____ Excerpted data
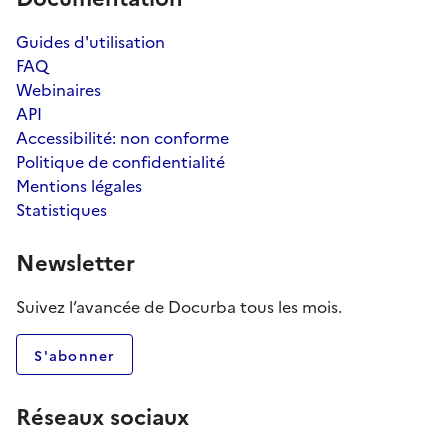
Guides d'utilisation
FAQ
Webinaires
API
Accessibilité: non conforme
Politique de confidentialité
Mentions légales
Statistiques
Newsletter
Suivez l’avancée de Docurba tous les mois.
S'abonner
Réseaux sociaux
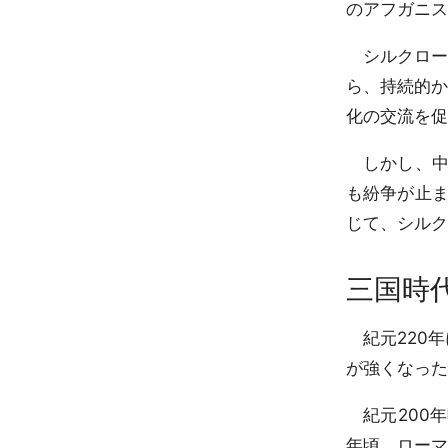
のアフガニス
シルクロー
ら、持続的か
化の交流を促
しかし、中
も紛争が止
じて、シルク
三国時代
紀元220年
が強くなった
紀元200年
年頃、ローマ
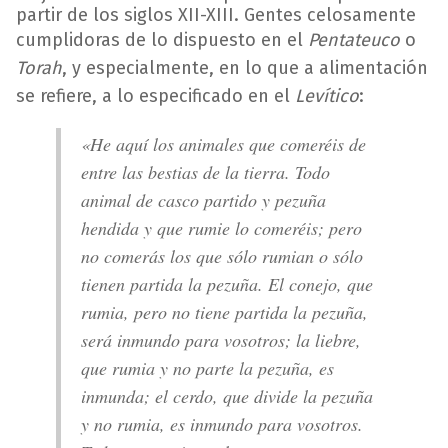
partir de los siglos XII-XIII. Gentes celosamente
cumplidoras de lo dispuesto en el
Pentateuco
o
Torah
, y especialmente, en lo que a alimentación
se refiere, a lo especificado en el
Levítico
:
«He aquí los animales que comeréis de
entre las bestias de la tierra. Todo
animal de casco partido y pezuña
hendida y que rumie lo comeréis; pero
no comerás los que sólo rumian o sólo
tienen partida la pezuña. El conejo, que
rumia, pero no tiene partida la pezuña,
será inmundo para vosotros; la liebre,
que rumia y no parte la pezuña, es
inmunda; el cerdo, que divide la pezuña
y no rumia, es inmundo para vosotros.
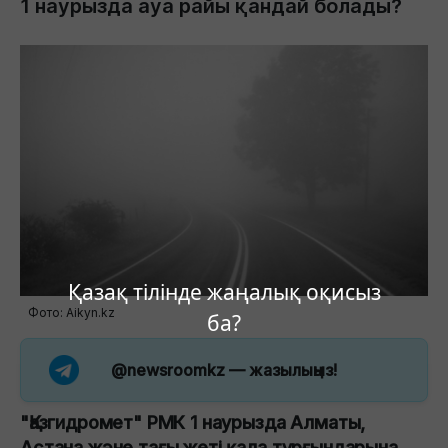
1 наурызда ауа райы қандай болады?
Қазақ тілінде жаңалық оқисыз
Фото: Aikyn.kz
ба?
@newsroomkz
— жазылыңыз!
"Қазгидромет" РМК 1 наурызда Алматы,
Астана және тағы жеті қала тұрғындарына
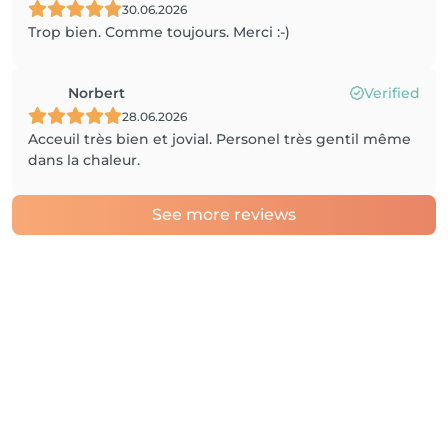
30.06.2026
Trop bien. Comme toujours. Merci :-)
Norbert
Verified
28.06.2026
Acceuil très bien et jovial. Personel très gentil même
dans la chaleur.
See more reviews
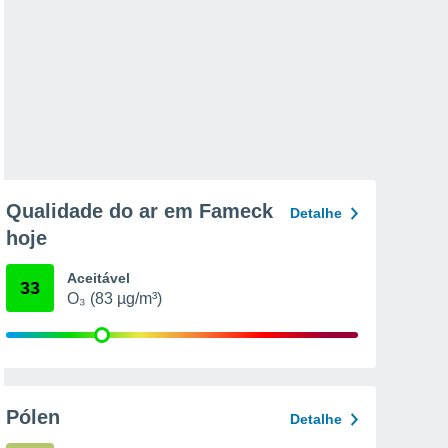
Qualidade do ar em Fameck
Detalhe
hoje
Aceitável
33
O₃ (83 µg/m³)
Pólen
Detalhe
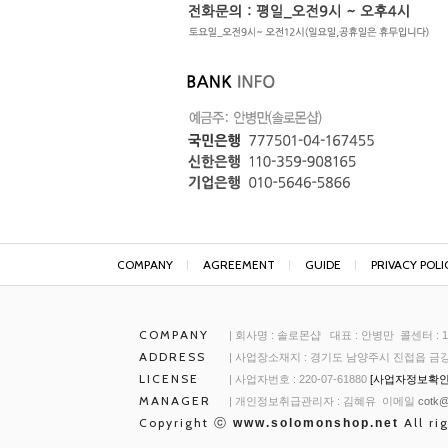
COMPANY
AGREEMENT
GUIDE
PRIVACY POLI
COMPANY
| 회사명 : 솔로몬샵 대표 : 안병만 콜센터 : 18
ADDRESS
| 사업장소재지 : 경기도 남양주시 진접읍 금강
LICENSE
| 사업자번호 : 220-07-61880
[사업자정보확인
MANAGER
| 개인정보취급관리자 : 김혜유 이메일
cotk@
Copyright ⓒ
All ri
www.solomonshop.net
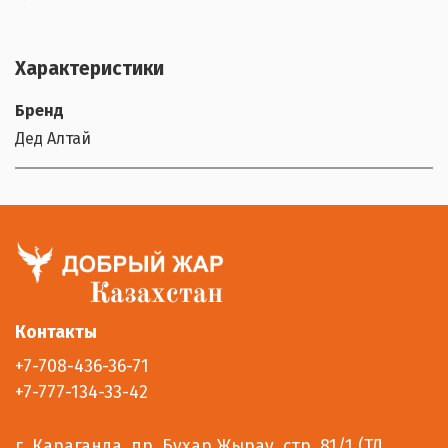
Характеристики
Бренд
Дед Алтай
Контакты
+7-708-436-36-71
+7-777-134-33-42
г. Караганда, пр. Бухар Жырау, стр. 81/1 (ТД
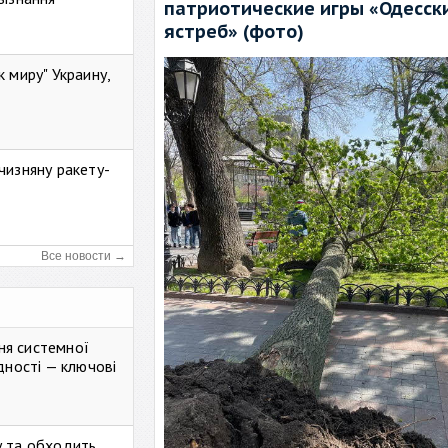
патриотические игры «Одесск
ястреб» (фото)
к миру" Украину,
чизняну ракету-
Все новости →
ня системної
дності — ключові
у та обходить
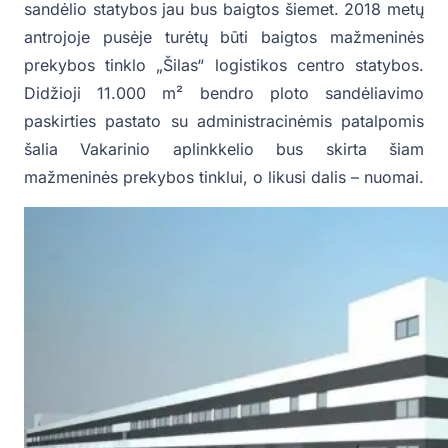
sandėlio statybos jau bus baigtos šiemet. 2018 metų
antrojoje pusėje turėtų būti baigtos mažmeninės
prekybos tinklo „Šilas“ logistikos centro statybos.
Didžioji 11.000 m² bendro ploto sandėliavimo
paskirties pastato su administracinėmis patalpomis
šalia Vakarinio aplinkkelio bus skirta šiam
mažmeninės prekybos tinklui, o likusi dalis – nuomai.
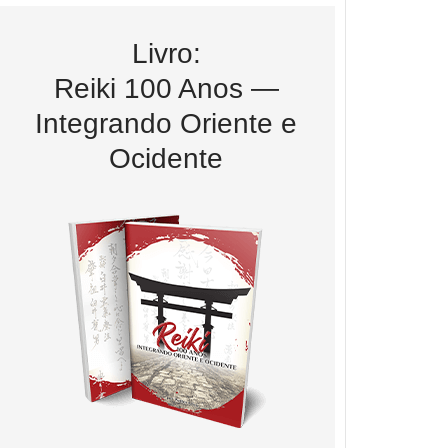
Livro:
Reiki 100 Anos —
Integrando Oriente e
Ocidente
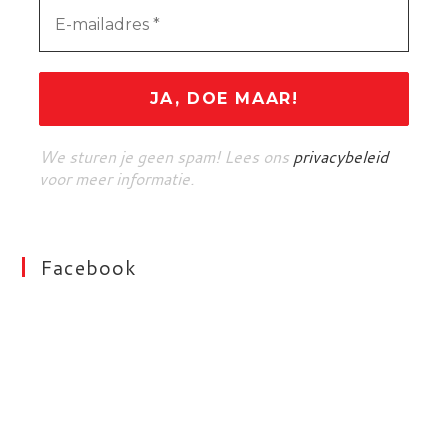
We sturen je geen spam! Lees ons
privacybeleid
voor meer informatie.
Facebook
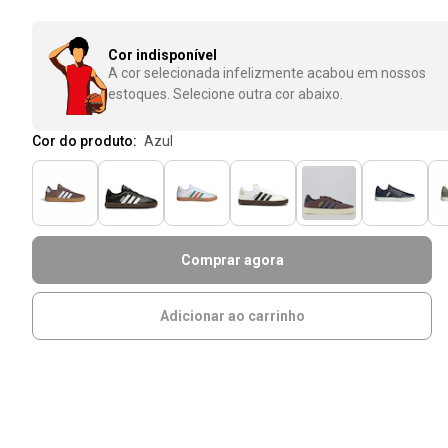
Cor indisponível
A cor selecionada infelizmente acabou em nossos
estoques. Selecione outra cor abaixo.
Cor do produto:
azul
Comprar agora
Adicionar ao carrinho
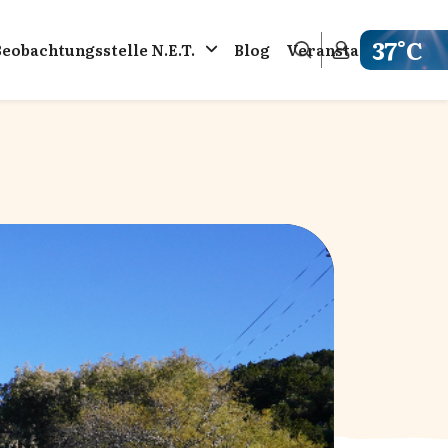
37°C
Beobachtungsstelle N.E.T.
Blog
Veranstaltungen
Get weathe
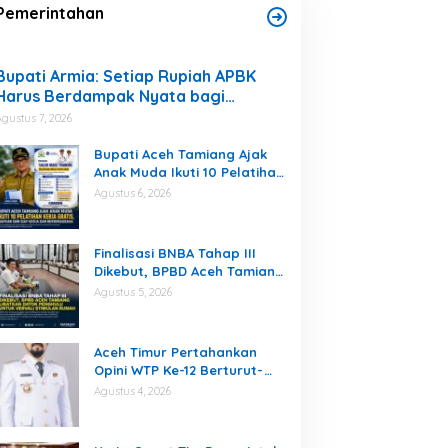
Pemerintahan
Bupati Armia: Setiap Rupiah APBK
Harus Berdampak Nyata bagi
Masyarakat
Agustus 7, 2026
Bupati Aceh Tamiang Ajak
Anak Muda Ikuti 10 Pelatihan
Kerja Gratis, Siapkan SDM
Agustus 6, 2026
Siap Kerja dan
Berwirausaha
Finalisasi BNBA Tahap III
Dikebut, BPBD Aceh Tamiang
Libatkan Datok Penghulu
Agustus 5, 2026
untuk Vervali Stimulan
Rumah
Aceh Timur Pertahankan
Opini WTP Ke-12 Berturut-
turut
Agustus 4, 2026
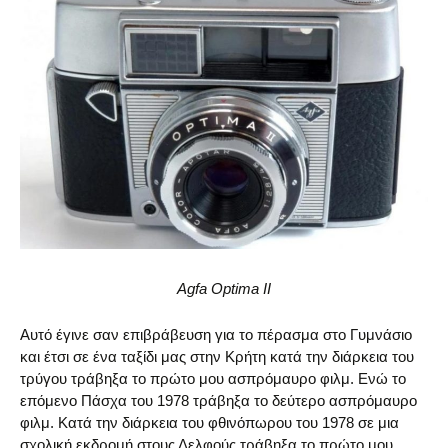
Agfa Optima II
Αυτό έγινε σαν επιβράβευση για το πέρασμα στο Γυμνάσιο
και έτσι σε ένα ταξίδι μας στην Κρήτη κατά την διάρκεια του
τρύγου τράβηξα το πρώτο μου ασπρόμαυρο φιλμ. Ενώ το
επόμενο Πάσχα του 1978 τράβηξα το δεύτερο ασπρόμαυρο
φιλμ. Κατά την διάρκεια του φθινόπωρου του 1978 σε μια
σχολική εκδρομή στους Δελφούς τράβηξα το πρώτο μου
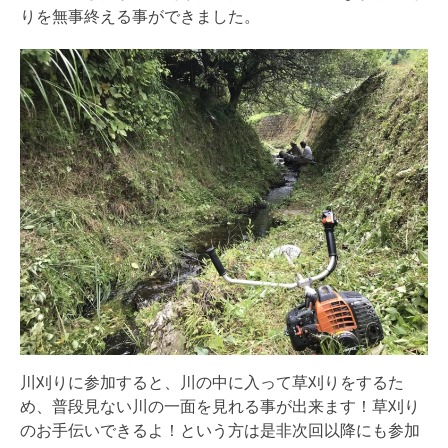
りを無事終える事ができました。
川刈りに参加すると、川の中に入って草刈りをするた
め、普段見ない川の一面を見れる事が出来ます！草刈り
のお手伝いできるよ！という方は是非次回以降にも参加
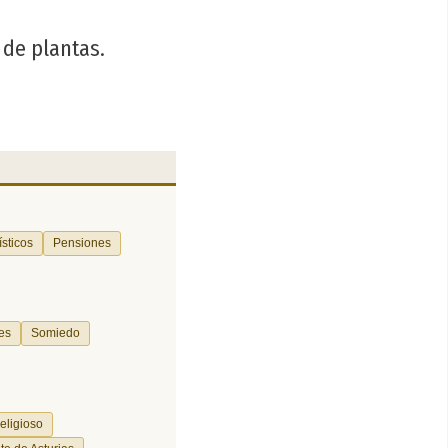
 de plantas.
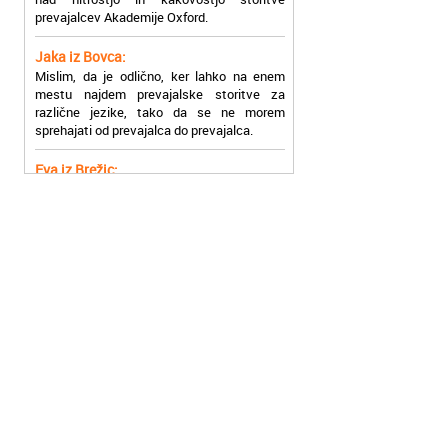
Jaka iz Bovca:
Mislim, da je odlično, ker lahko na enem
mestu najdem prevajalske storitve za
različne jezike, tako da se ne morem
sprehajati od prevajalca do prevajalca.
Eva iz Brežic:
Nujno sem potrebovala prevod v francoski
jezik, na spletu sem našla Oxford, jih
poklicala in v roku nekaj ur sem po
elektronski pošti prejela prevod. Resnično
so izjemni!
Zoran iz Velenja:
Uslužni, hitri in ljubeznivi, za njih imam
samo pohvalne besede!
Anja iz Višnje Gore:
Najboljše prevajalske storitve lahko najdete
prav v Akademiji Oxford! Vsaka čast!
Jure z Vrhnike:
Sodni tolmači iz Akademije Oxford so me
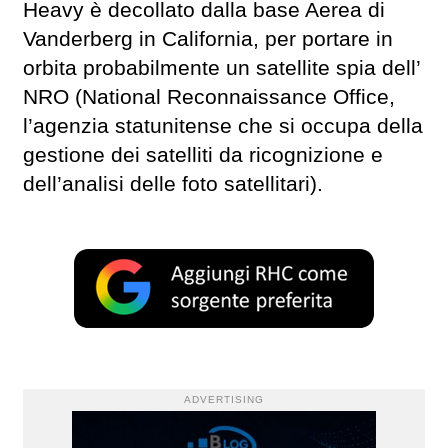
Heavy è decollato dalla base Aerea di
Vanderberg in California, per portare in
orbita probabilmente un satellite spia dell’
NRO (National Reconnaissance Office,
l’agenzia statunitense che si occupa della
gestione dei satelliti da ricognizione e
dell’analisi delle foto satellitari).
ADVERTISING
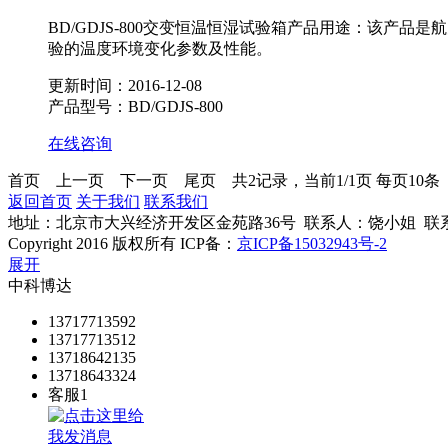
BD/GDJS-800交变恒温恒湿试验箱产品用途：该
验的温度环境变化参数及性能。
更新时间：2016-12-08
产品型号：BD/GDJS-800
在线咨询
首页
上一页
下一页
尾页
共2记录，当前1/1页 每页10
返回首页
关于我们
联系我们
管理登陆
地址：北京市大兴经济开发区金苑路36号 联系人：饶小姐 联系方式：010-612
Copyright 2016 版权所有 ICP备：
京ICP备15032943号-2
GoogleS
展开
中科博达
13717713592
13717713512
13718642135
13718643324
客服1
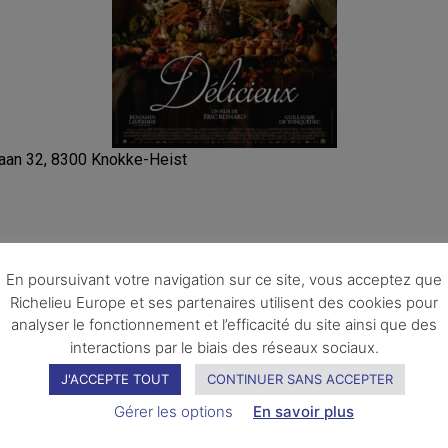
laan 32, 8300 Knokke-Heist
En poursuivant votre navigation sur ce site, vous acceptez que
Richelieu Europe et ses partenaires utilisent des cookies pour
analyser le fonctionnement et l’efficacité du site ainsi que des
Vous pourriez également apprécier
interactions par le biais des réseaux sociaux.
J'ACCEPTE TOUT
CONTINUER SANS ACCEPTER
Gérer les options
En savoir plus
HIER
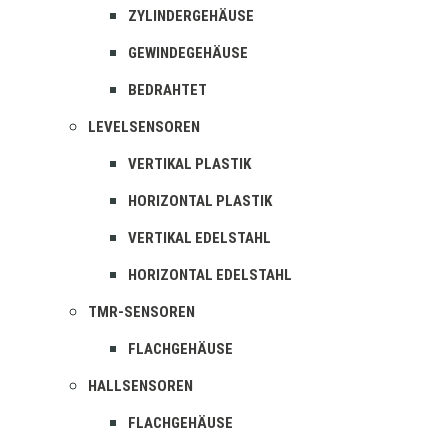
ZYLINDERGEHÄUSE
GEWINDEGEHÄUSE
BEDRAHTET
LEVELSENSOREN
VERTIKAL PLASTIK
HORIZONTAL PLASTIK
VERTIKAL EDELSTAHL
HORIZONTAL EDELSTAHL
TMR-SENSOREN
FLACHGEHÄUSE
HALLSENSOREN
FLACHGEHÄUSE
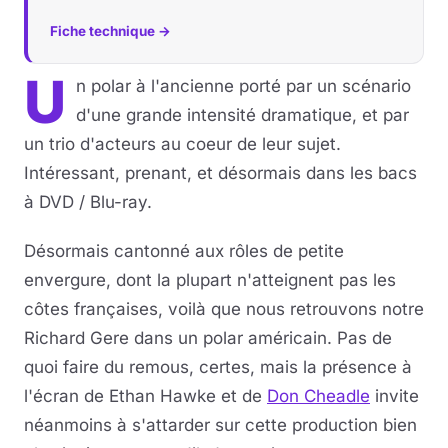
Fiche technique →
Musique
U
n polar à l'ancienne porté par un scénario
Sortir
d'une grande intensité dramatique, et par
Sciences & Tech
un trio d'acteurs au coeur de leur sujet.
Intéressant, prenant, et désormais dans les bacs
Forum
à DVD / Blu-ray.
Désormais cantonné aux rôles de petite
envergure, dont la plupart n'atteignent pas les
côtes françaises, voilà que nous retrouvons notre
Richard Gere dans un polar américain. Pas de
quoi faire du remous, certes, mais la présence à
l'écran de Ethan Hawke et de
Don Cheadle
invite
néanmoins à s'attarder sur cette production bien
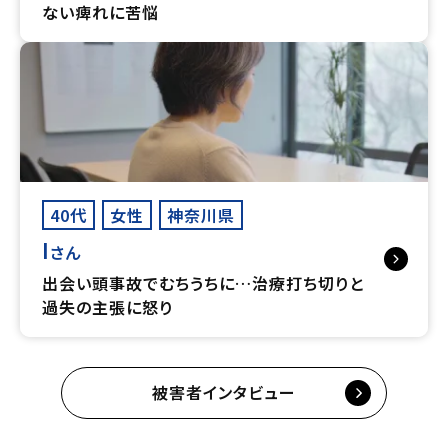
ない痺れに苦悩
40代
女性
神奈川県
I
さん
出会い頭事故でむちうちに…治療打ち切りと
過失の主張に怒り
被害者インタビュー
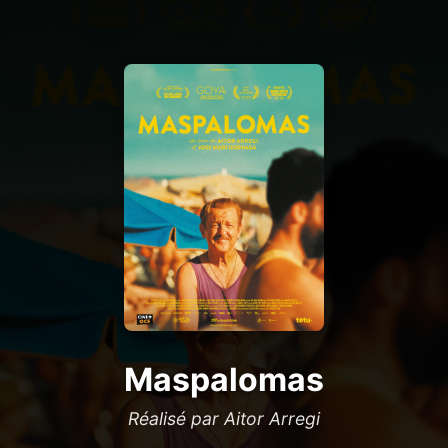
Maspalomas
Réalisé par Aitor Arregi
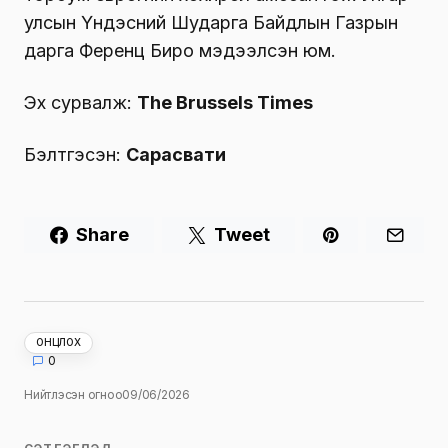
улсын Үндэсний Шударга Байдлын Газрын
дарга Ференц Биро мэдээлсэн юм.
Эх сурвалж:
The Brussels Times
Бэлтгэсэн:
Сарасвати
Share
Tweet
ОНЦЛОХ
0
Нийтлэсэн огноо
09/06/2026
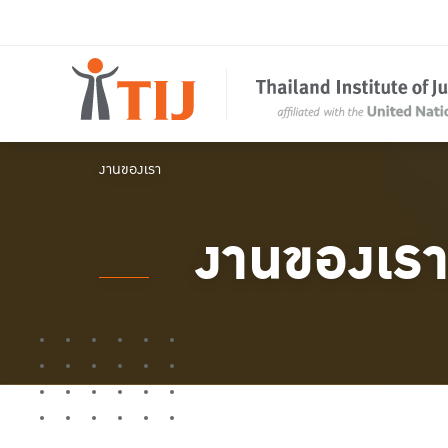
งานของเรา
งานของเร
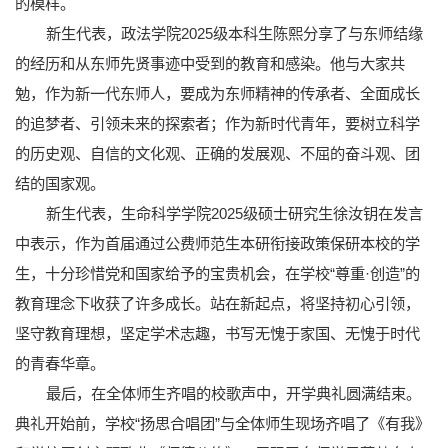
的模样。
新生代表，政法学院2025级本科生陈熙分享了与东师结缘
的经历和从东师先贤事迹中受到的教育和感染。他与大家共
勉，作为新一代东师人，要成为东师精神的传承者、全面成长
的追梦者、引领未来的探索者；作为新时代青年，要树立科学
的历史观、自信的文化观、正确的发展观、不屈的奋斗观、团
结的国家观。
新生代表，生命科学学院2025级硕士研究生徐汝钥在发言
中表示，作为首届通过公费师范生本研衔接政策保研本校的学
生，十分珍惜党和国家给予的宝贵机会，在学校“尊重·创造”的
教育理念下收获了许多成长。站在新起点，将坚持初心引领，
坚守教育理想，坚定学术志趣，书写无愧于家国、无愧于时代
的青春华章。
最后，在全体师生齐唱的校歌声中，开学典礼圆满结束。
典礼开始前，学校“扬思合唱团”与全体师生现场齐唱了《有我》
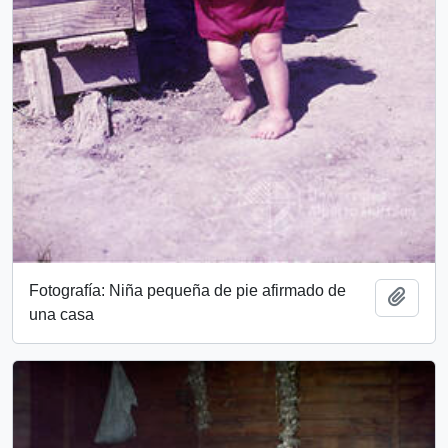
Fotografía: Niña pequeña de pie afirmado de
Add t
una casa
________
#### Exercise details:
Everything above from the line that has "Finalisasi BNBA Tahap III" down to the line that has "de plantas." should be output exactly, with both of those lines included. Leave the pictures behind.

#### Task output:
Finalisasi BNBA Tahap III
Dikebut, BPBD Aceh Tamiang
Libatkan Datok Penghulu
Agustus 5, 2026
untuk Vervali Stimulan
Rumah
Aceh Timur Pertahankan
Opini WTP Ke-12 Berturut-
turut
Agustus 4, 2026
Agfa Optima II
Αυτό έγινε σαν επιβράβευση για το πέρασμα στο Γυμνάσιο
και έτσι σε ένα ταξίδι μας στην Κρήτη κατά την διάρκεια του
τρύγου τράβηξα το πρώτο μου ασπρόμαυρο φιλμ. Ενώ το
επόμενο Πάσχα του 1978 τράβηξα το δεύτερο ασπρόμαυρο
φιλμ. Κατά την διάρκεια του φθινόπωρου του 1978 σε μια
σχολική εκδρομή στους Δελφούς τράβηξα το πρώτο μου
りを無事終える事ができました。
川刈りに参加すると、川の中に入って草刈りをするた
め、普段見ない川の一面を見れる事が出来ます！草刈り
のお手伝いできるよ！という方は是非次回以降にも参加
 de plantas.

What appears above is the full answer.